De Heere verheffe Zijn aangezicht over u; en geve u vrede. Numeri 6 : 26
Wanneer wij iemand beledigen, dan ziet hij ons aan met een ander gezicht dan voorheen. Het was zo bij Laban tegenover Jacob; en zo wij in enig opzicht het ongenoegen van een vriend of van iemand, die boven ons gesteld is, op de hals halen, dan slaan wij nauwkeurig zijn gelaat gade. Staat het goed of kwaad? Is het stuurs of ligt er een lachje op? Zien zij op ons met een oog van toegenegenheid of van afkerigheid? Wij kunnen dit in een ogenblik aan het gelaat zien. Zo drukt de zegen zich uit: „De Heere verheffe Zijn aangezicht over u”, evenals een vriendelijk en toegenegen ouder op een gehoorzaam kind, en als een liefdevol echtgenoot op zijn beminde vrouw ziet. Want zodanig is God voor Zijn kinderen: beide Vader en Man. En geven wij niet dikwijls als kinderen aanleiding, dat Hij ons aanziet met een streng aangezicht, of liever, dat Hij in het geheel ons niet aanschouwt, maar dat Hij Zijn aangezicht verbergt, gelijk wij lezen: „Hij ziet ons niet”? Daarom is het gebed: „De Heere verheffe Zijn aangezicht over u”: met welgevallen, vrij, open, vergevende, barmhartig, vriendelijk, opdat gij Hem daarin moge genieten. Wanneer een ongehoorzaam kind thuis komt en bemerkt, dat het aangezicht van zijn vader niet zo is als tevoren, dan trekt het zich terug. Het heeft geen zin om op de knie te zitten, noch om de armpjes rond de hals van vader te slaan en een kus te krijgen; maar er is een zekere afkeer, door schuld en schaamte veroorzaakt. Zo is het in de zaak van God. Wanneer de consciëntie ons zegt, dat wij bij deze en die gelegenheid ongehoorzaam en ondeugend zijn geweest; overtreden hebben en kwaad hebben gedaan, dan is er, als wij tot God naderen, een terughoudendheid, een zich afkeren uit vrees, dat wij geen toegang zullen vinden. Maar o, welk een verandering in het kind, als het fronsen verandert in een vriendelijk toelachen, wanneer de kleine eens in de armen genomen wordt en de tranen worden weggekust. Hoe veel te meer in de zaak Gods, wanneer Hij de tranen van Zijn ongehoorzaam kind wegkust, gelijk in het geval van de verloren zoon. Er zijn geen kussen gelijk de kussen van vergeving, barmhartigheid en vernieuwende genade. „En geve u vrede”. O, welk een zegen!
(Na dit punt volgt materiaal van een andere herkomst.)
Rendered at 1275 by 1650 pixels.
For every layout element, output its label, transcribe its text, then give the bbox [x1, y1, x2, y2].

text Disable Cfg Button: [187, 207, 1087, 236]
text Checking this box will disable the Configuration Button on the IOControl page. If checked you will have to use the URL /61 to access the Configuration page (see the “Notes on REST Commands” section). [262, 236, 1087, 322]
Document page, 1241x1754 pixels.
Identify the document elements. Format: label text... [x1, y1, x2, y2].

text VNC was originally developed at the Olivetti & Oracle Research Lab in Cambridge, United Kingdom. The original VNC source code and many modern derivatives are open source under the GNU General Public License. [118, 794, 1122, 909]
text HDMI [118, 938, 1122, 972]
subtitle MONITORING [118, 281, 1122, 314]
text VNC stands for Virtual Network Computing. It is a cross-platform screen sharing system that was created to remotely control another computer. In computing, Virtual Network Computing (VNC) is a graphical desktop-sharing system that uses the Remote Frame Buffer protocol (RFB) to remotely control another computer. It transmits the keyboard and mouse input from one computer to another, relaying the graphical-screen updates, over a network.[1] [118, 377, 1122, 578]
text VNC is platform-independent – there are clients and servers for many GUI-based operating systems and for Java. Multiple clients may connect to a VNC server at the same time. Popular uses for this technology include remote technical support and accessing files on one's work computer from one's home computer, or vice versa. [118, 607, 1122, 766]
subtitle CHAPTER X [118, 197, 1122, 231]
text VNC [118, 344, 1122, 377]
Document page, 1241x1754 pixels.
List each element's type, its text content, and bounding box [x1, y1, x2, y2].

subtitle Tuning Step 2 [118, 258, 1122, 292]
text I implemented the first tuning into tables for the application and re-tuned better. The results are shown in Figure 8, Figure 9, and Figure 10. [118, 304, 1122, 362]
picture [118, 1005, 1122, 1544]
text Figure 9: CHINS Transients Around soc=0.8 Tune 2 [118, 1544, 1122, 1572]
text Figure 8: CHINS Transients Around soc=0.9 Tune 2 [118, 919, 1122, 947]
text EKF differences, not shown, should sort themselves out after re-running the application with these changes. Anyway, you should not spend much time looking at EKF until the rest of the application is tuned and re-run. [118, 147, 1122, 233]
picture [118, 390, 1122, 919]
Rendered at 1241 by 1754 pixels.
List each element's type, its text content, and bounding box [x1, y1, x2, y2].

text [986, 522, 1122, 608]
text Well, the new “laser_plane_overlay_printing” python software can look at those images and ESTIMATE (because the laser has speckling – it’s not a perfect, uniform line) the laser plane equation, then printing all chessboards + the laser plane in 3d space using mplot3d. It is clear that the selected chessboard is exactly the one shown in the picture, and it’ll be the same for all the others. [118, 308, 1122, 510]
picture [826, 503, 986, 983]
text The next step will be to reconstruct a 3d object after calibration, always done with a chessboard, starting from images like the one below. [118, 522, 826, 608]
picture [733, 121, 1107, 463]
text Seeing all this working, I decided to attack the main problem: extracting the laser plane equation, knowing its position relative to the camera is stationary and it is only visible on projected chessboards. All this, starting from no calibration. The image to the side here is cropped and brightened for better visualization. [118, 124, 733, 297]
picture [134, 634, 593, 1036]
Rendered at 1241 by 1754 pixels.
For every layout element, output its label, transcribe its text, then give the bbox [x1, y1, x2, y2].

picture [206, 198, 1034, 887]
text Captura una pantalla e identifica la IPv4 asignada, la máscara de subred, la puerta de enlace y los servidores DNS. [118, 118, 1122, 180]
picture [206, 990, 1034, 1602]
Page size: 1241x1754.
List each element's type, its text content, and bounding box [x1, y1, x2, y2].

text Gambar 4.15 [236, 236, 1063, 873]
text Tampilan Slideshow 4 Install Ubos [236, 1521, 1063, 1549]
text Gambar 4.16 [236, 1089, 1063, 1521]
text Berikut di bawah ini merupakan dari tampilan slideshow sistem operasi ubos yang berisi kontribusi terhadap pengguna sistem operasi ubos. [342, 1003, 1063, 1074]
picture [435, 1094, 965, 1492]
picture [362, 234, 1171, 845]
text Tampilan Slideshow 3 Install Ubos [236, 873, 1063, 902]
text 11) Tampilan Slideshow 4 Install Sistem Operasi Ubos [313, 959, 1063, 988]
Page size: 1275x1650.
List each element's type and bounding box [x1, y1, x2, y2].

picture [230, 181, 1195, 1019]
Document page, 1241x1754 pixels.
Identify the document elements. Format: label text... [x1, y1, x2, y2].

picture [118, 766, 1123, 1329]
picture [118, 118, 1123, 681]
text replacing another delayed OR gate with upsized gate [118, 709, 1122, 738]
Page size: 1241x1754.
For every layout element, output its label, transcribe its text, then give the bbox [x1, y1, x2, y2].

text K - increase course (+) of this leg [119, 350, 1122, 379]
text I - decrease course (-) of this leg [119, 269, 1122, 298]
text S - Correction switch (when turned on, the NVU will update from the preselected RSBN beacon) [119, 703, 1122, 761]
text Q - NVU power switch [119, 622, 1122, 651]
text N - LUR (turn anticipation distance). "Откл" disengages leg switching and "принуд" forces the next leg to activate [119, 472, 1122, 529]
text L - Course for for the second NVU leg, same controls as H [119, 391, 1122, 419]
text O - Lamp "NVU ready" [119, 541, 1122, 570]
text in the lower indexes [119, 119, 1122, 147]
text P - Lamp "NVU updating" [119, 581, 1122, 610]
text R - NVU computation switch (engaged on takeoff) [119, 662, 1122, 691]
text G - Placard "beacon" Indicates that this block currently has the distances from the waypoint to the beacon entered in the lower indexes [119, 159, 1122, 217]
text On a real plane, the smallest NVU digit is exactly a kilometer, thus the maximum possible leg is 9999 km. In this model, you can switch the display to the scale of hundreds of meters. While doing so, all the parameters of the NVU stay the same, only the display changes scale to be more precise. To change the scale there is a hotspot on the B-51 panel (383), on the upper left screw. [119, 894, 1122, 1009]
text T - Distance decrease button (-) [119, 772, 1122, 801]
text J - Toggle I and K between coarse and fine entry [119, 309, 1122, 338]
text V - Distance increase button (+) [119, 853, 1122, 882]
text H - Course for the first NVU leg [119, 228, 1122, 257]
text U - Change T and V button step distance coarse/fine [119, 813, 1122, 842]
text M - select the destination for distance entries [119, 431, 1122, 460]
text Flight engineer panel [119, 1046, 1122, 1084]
Gelijk Hart zegt:
Ik leg mij neer en slaap gerust,
Want ik heb vree met God.
Dit is het, dat de peluw in dit leven zacht maakt, en Hij alleen maakt de peluw zacht bij de dood — vrede met God door Jezus Christus, vrede door verzoening, vrede door het bloed der besprenging; de vrede, die alle verstand te boven gaat. Velen staan naar grote dingen, naar hoge dingen. Maar wat zegt de Heere tot Baruch? „Zoudt gij u grote dingen zoeken? Zoek ze niet”. De predikanten begeren dikwijls grote gaven, welsprekendheid, een uitgebreide kennis van verborgenheden, grote opkomsten in de gemeente, de gunst van het volk en invloed. Zij handelen verkeerd in het zoeken van deze zogenaamde grote dingen. Laat hen liever werkelijke dingen zoeken, zakelijke dingen, waarin hun zielen de zegen wegdragen, hier en hiernamaals. De zegen, waarnaar de begenadigde ziel zich inzonderheid uitstrekt, is de vrede, want dit is de zoetste honingdrop in Gods beker. Het is waar, hij doet het hart niet van vreugde overwoeien, niet opspringen met gejuich, zoals in het eerste gloren van de stralen der hoop; ook doet hij het hart niet smelten, als wanneer de Heere bezoekt met Zijn liefde; maar in sommige opzichten is hij zoeter dan alle deze, omdat hij de ziel in een zoete verzekering brengt. De vrede is de verwezenlijking van de Zaligmaker Zelf; want Hij is onze Vrede, en derhalve mag hij genaamd worden de kroon der zegeningen.